Eventually it was back into the car to visit our next village and 2 more sponsored children... including Abduli, the boy Sam and I sponsor.  

Tuesday, October 21, 2008

SL 5: The villages in Bo

We woke up Thursday morning before sunrise and were back to off-roading out into the bush.  It is amazing how different most of Sierra Leone is from the couple of main cities.        As we drove along these dirt roads you pass a village about every mile or so... mainly houses with  mud bases with thatched roofs and the occasional concrete building likely built by an NGO.  The roads are very narrow and it quickly became clear that pedestrians do NOT have the right of way.  These narrow muddy/rocky roads are peppered with natives walking between villages or even making the 10, 20, 30 mile treck into the next main town.  They are almost al carrying things on their heads... lots of clothes to wash in the rivers, sometimes food, we even saw a guy with a generator on his head.  


So anyway, as we are barreling down this crazy road the driver is honking constantly...as he comes around corners, as he drive up a hill, around any blind spots and whenever he sees people.  That is their cue to jump into the 6-foot bushes that line the sides of the road... and when I say jump in I mean it.  They literally disappear into the bushes because the cars are swerving all over the narrow roads trying to avoid the biggest pot holes.  And it’s not just the people... it’s little kids, the dogs and even the goats... it like it’s instinctual... when they hear a horn they step into the bushes.  


So on our way deep into the bush to visit our World Vision sponsored children we must have passed 30 or 40 other villages...  And as we drive through each village children run out of the houses waving and screaming “Padee” meaning friend, or “white man” or they just scream with the biggest smiles you have ever seen.  And we wave like we’re in a parade and snap photos... and they cheer...  It's an experience that can not properly be put into words... the joy on their faces simply seeing us drive by.  
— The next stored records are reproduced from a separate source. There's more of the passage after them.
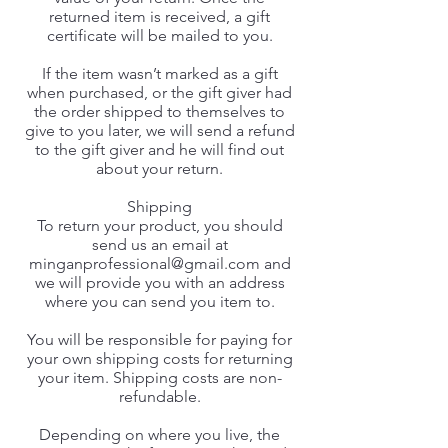
returned item is received, a gift
certificate will be mailed to you.
If the item wasn’t marked as a gift
when purchased, or the gift giver had
the order shipped to themselves to
give to you later, we will send a refund
to the gift giver and he will find out
about your return.
Shipping
To return your product, you should
send us an email at
minganprofessional@gmail.com
and
we will provide you with an address
where you can send you item to.
You will be responsible for paying for
your own shipping costs for returning
your item. Shipping costs are non-
refundable.
Depending on where you live, the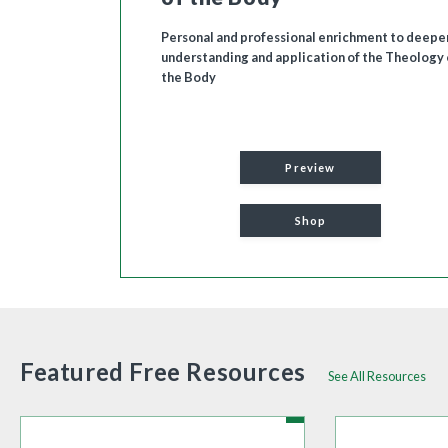
Personal and professional enrichment to deepe
understanding and application of the Theology 
the Body
Preview
Shop
Featured Free Resources
See All Resources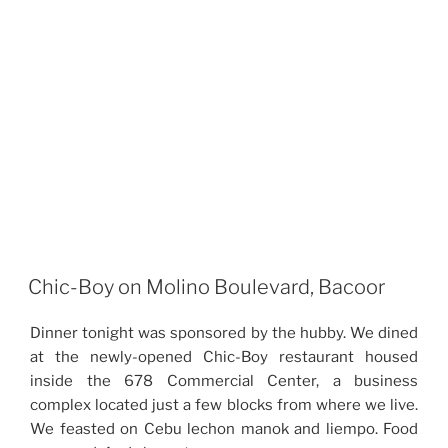
Chic-Boy on Molino Boulevard, Bacoor
Dinner tonight was sponsored by the hubby. We dined
at the newly-opened Chic-Boy restaurant housed
inside the 678 Commercial Center, a business
complex located just a few blocks from where we live.
We feasted on Cebu lechon manok and liempo. Food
In one village along the way a group of people ran out and stopped our cars... we couldn’t really tell what was going on at first but then Caludius explained.  A child from the village was sick and had been convulsing.  The mother was getting ready to walk the 10 miles to the nearest clinic when they saw us driving through.  Needless to say World Vision picked them up an gave them a ride... but Claudius said it was unlikely the child would survive.


You see, in the bush the clinic’s are so far away that they usually try to cure illnesses with old herbal remedies and things of that nature.  It’s not until conditions get dire that they rush to the clinics (the nearest ones built by World Vision) but by that time rushing means a day’s walk and the child usually dies along the way.  This is one of the main reasons many children (28%) don’t make it past the age of 5 ... and they have one of the highest infant mortality rates in the world.